(Dataset extract)

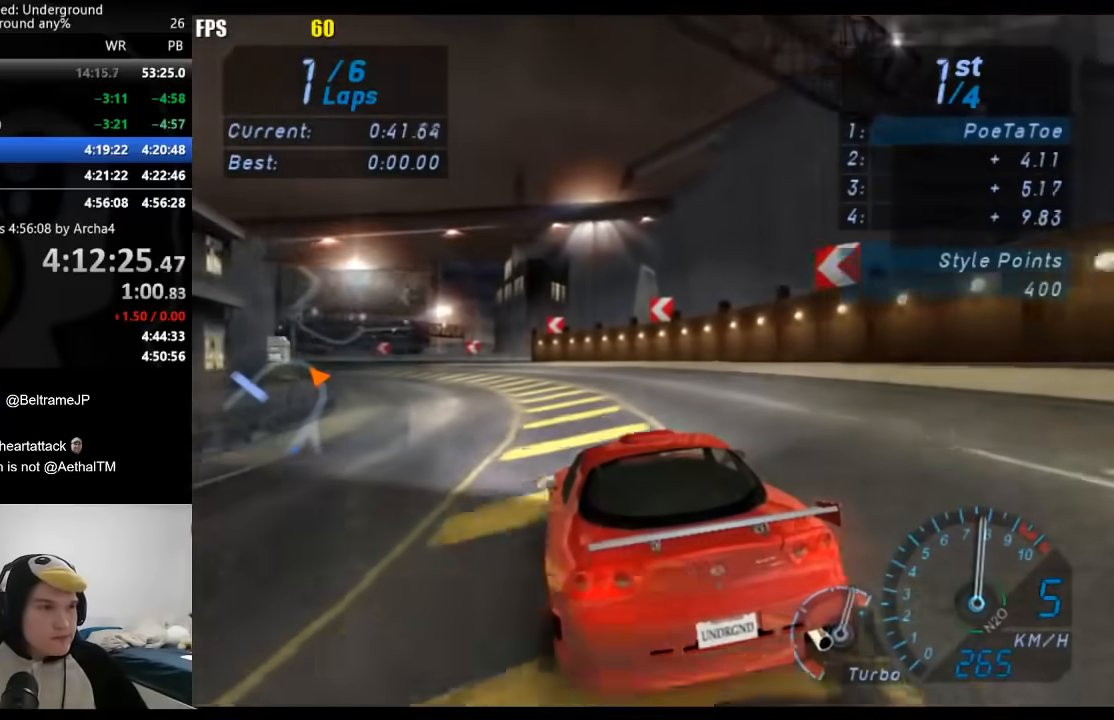
{"buttons": [], "left_stick": "down-left", "right_stick": "center", "events": []}
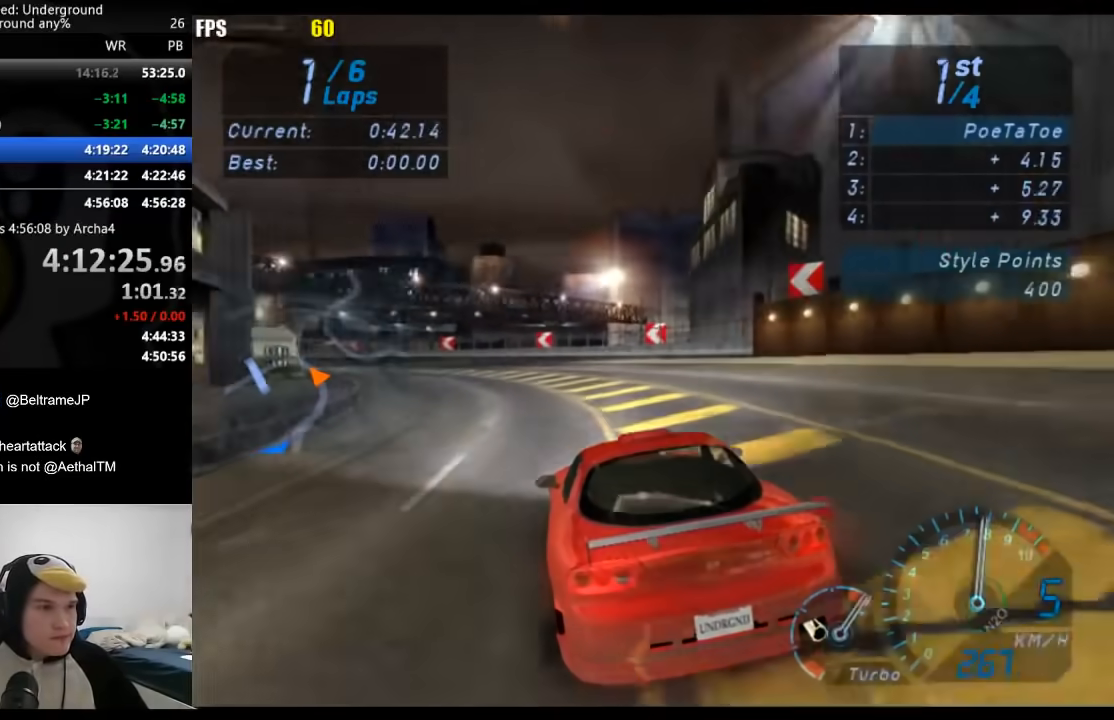
{"buttons": [], "left_stick": "down-left", "right_stick": "center", "events": []}
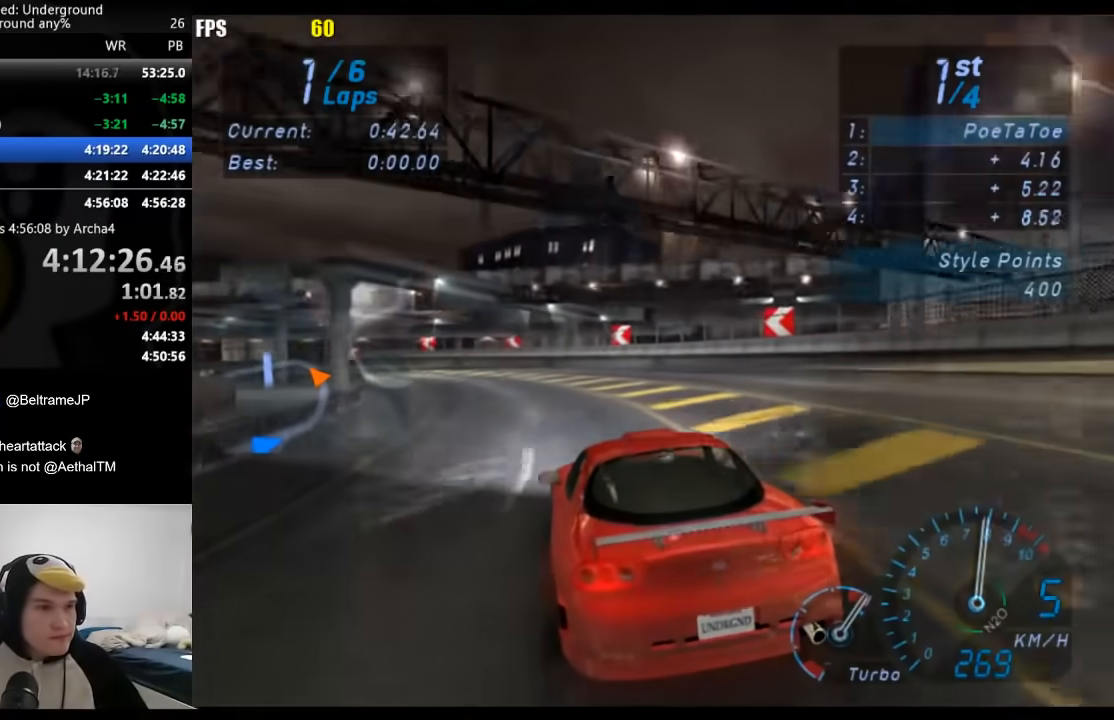
{"buttons": [], "left_stick": "down-left", "right_stick": "center", "events": []}
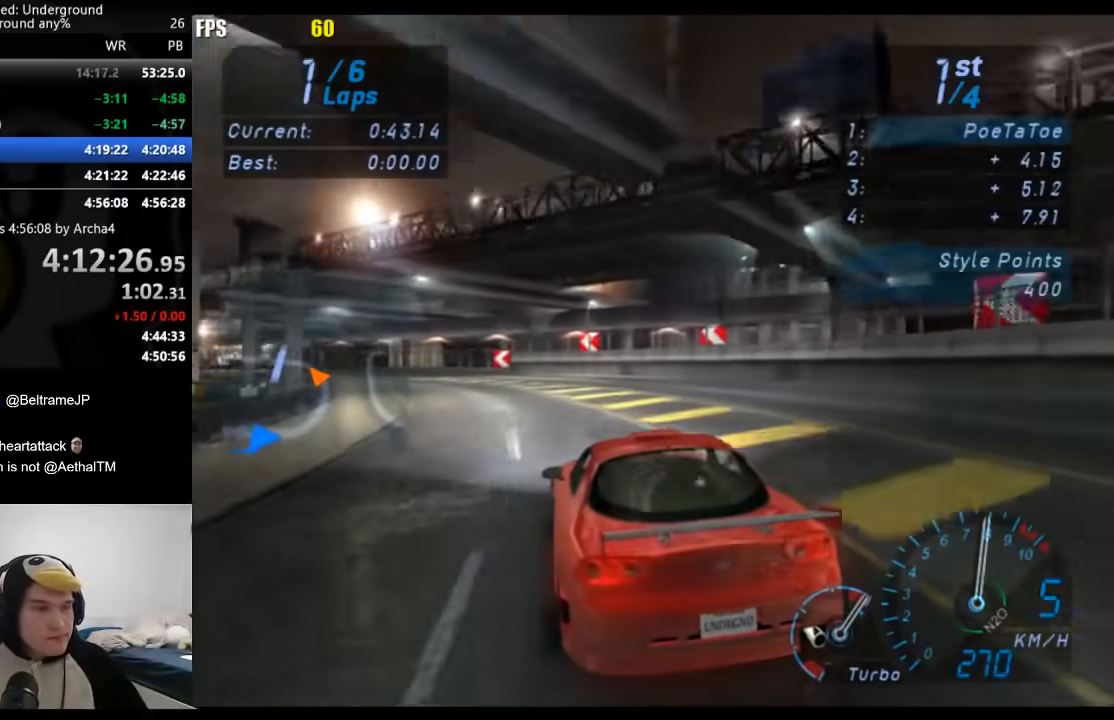
{"buttons": [], "left_stick": "down-left", "right_stick": "center", "events": []}
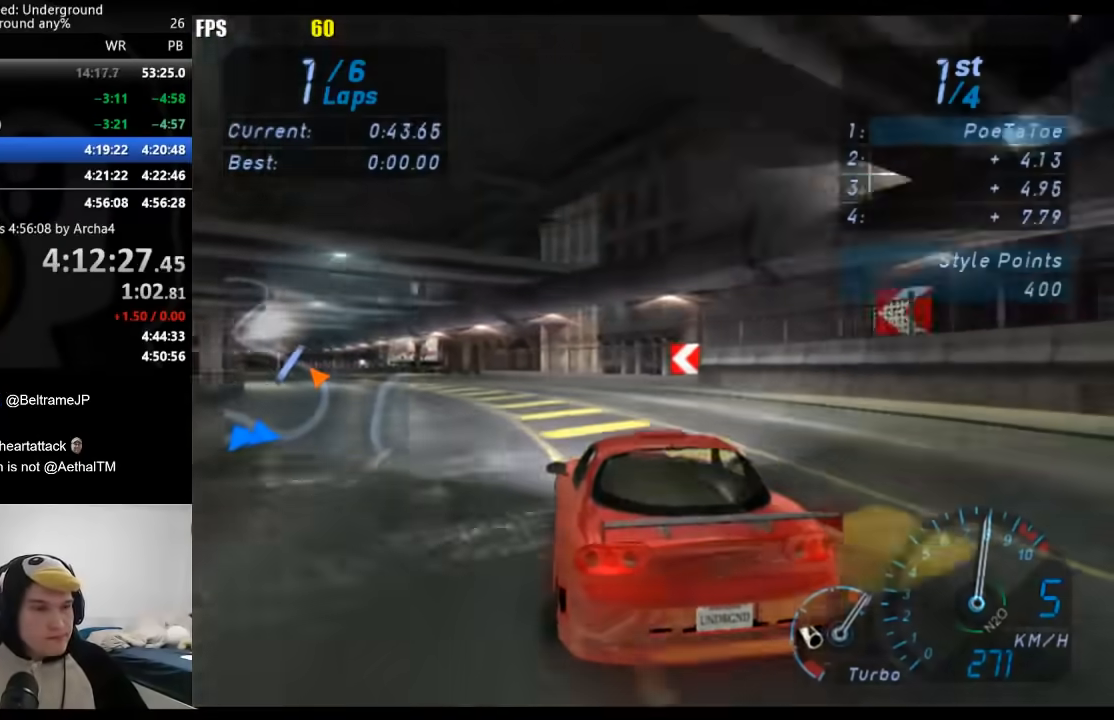
{"buttons": [], "left_stick": "down-left", "right_stick": "center", "events": []}
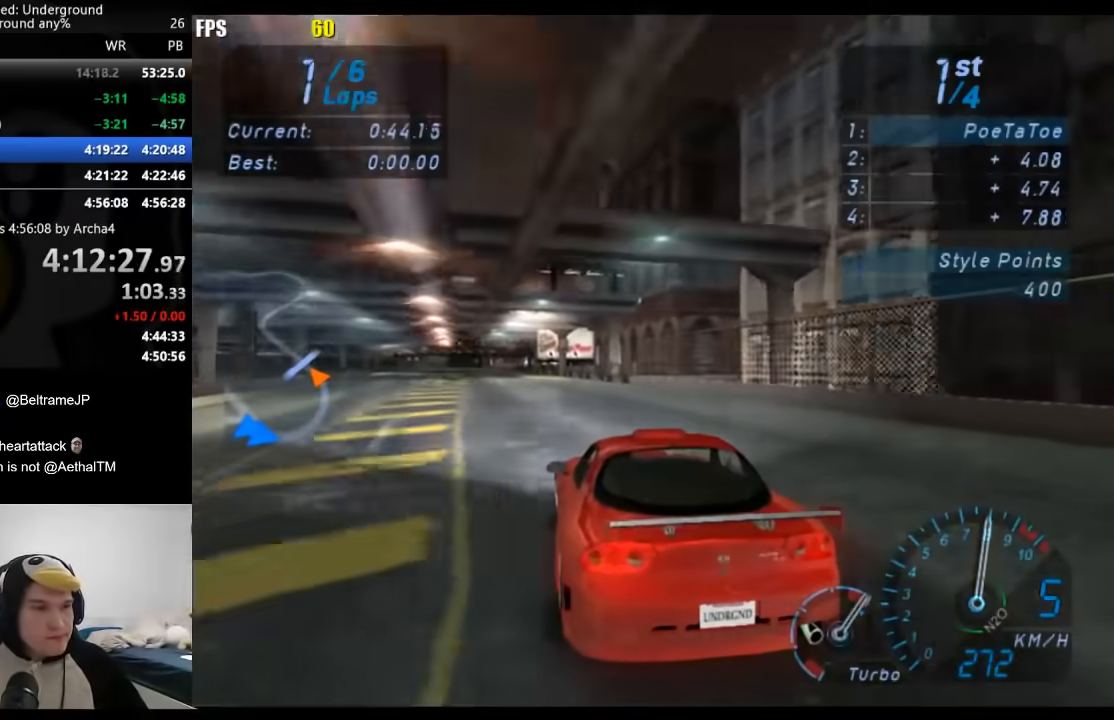
{"buttons": [], "left_stick": "down-left", "right_stick": "center", "events": [[167, "left_stick", "center"], [350, "left_stick", "down-left"]]}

(End Dataset extract)

• Assignment: Type the entries again verbatim. Any pictures should be skipped.

• Exercise result:
{"buttons": [], "left_stick": "down-left", "right_stick": "center", "events": []}
{"buttons": [], "left_stick": "down-left", "right_stick": "center", "events": []}
{"buttons": [], "left_stick": "down-left", "right_stick": "center", "events": []}
{"buttons": [], "left_stick": "down-left", "right_stick": "center", "events": []}
{"buttons": [], "left_stick": "down-left", "right_stick": "center", "events": []}
{"buttons": [], "left_stick": "down-left", "right_stick": "center", "events": [[167, "left_stick", "center"], [350, "left_stick", "down-left"]]}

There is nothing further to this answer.